With a Picket Sign in My Hands
March 11, 2006
by Marti Arnold Alston ’69
I remember the Lewis & Clark campus of the late 1960s as a collection of terracotta brick, grayish stone, and brownish wood buildings, all of which were nestled in acres of seemingly endless green. Despite its Portland address, the College was tucked in an area that bore more resemblance to a park than to a large metropolitan area. Back then, we students had long hair and wore turtlenecks and jeans. We had a palpable desire to make a difference in the world. It seemed part of the very air we breathed.
The Detroit to which I came three months later could not have differed more from the idyllic college landscape. The neighborhood into which I ventured was the epitome of urban decay. On either side of the streets, pockmarked with potholes, were flimsy homes that had been hastily built for the influx of workers who had migrated to Detroit from the South, Appalachia, and Europe during the early decades of the 20th century. They sought work in the auto plants, at the $5-a-day rate promised by auto magnate Henry Ford. Sprinkled among the houses were mom-and-pop grocery stores and junkyards, whose contents were deemed more valuable than the people living beside them.
The young men of the neighborhood joked bitterly that the juvenile detention center–built at the northern end of the community–was put there to remind them that they had better keep an eye out for the “Big 4,” teams of burly white cops who were just waiting for a chance to inflict street justice on the African American populace.
That the community was called “Forest Park” was proof that a city official with a mean sense of humor had named the area. The conditions were so bad, the local newspapers had labeled the neighborhood “Detroit’s Worst Slum.” But for me, Forest Park was an area filled with the energy of people who were fed up with the abysmal conditions in which they were forced to live. Under the leadership of their charismatic leader, Chris Alston–the man I was later to marry and then lose to illness–the residents were ready to challenge the government bureaucrats and transform their neighborhood so that it might one day live up to its name.

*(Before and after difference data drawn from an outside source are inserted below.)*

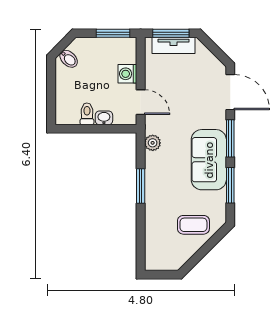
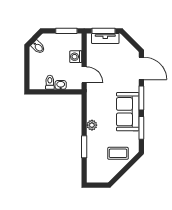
plant: (153, 143) -> (92, 125), moved
window: (141, 186) -> (84, 147), moved

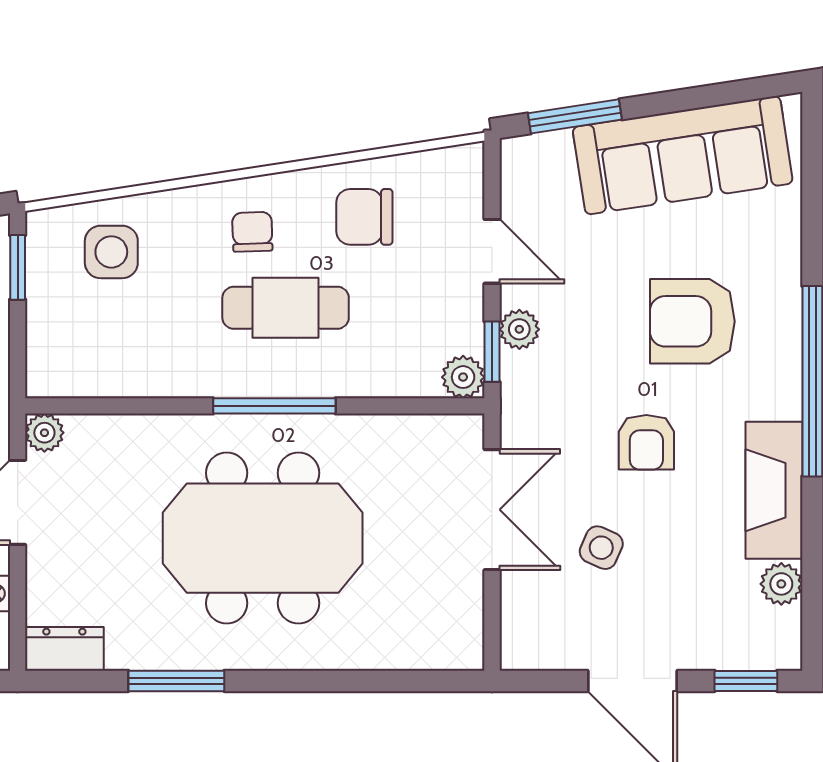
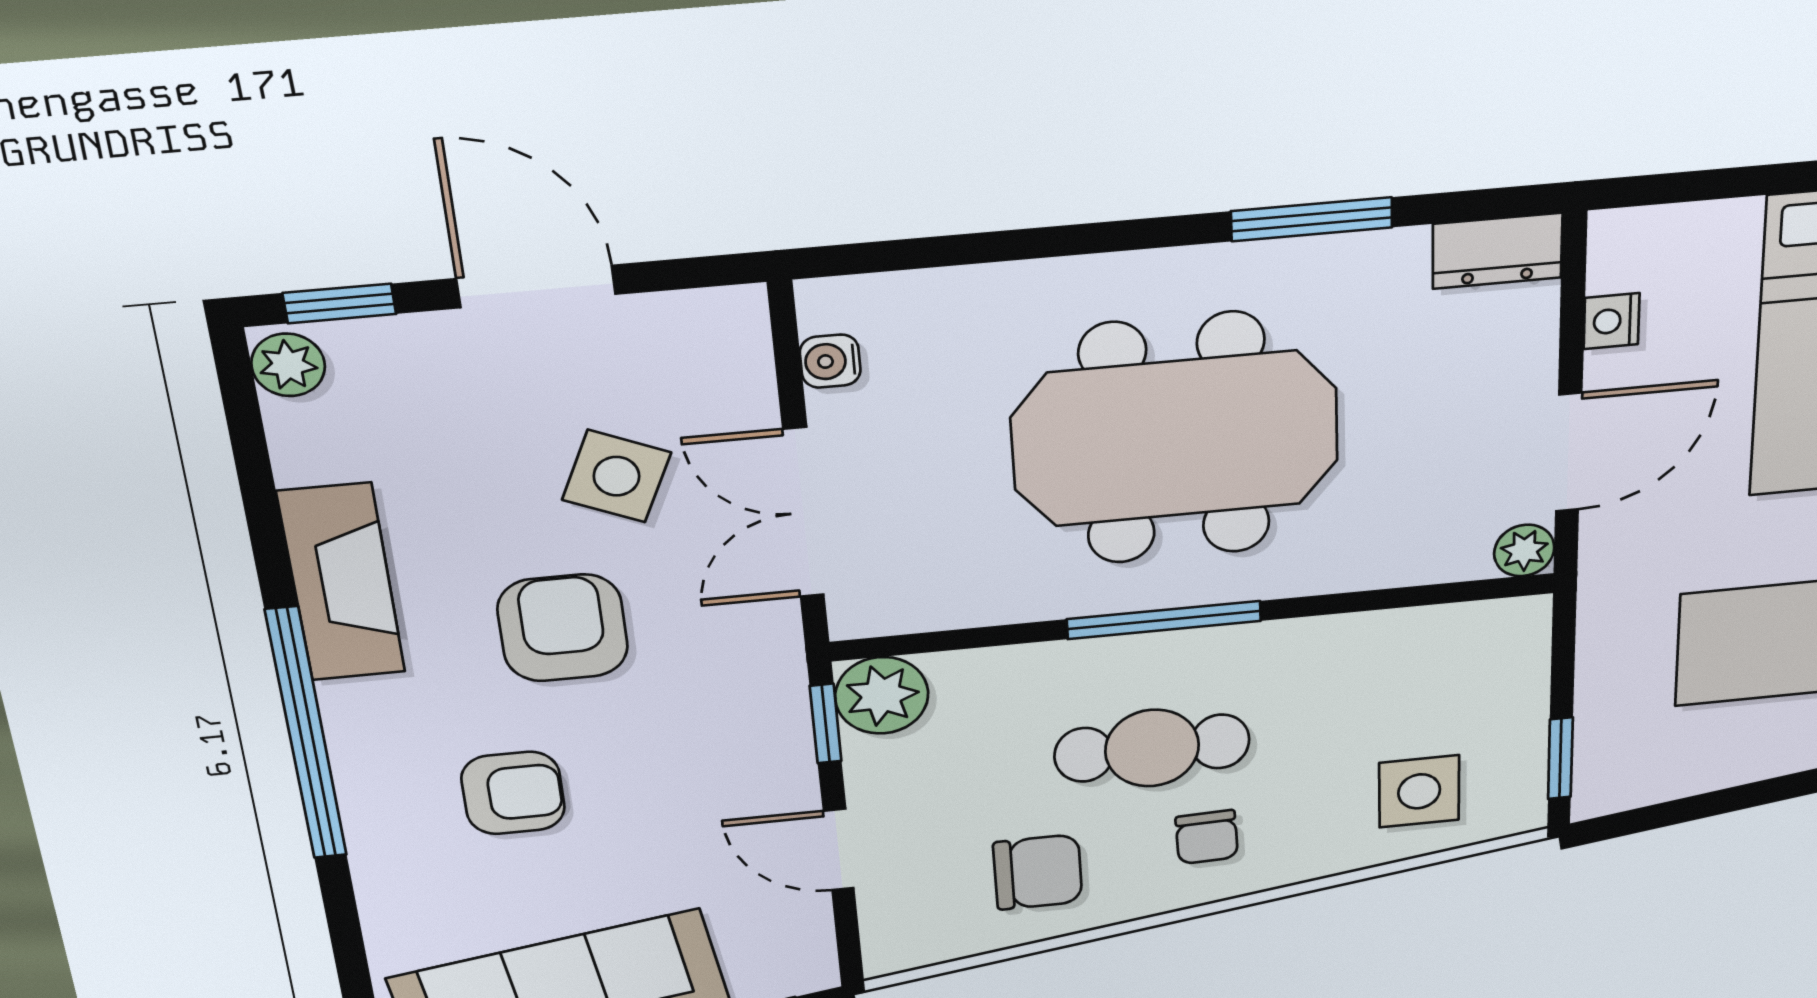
armchair: (692, 321) -> (513, 793), width x0.72, depth x0.72
plant: (519, 329) -> (786, 756), removed
plant: (463, 377) -> (882, 695), width x1.38, depth x1.38
armchair: (646, 442) -> (563, 628), width x1.38, depth x1.38
side table: (601, 548) -> (616, 476), width x1.37, depth x1.37
plant: (781, 584) -> (288, 365), moved
water cooler: (467, 614) -> (830, 361), added

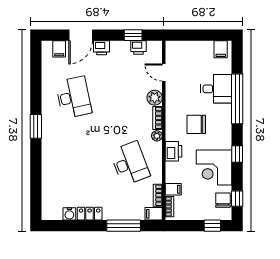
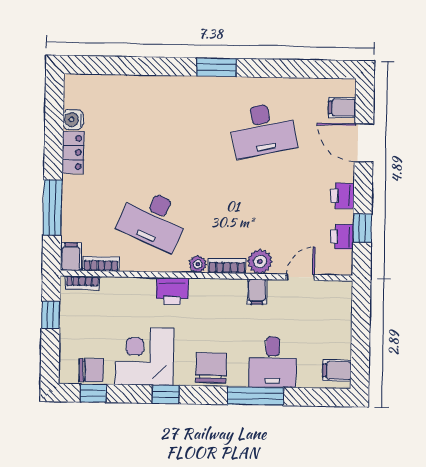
printer: (102, 48) -> (342, 196), moved
window: (237, 99) -> (256, 396), width x0.68
chair: (196, 124) -> (211, 368), moved
desk: (130, 163) -> (154, 219), turned 45
filing cabinet: (173, 189) -> (257, 292), moved
window: (212, 226) -> (51, 315), moved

Armed with my degree, and an enormous desire to be involved in change-making activities, I snuggled into the human warmth and stubborn commitment that defined Forest Park. The College had prepared me well for this flight into the unknown, this cauldron of despair and hope. Lewis & Clark had taught me to love crawling inside the skin of people from different races and backgrounds when it sent me to France as part of an overseas study program. I had been a complete stranger from another culture–and from a country involved in an unpopular war–yet I was warmly welcomed.
Lewis & Clark had also allowed me to develop my own work-study opportunities. I worked in a home for adolescent girls in France as well as an inner-city school and a church-sponsored community service center in Portland–all within a mere four years.
Thanks to our wonderful school, I experienced the exquisite pleasure of doing the hard but satisfying work of uncovering what was really important to poor and working people–being able to buy their own homes, nurture close ties with their neighbors, keep each other safe, educate their children, and fight city hall to get what they needed.
As part of the handful of Lewis & Clark students who took part in antiwar activities, I knew about standing up to government. On the streets of Portland, I learned to respect the power of group protests. So it was with pride that I joined with the people of Forest Park when my husband suggested we carry our “Save Forest Park” signs into Detroit City Council meetings or stage sit-ins at the city housing offices to assure the release of federal urban renewal money that would rebuild our community.
Lewis & Clark College taught me to hear that hum that vibrates through my body when my beliefs and actions are in perfect alignment. It is the sound that guided me when I was young. It is the sound that will guide me as I move into old age–no doubt, with a picket sign in my hands.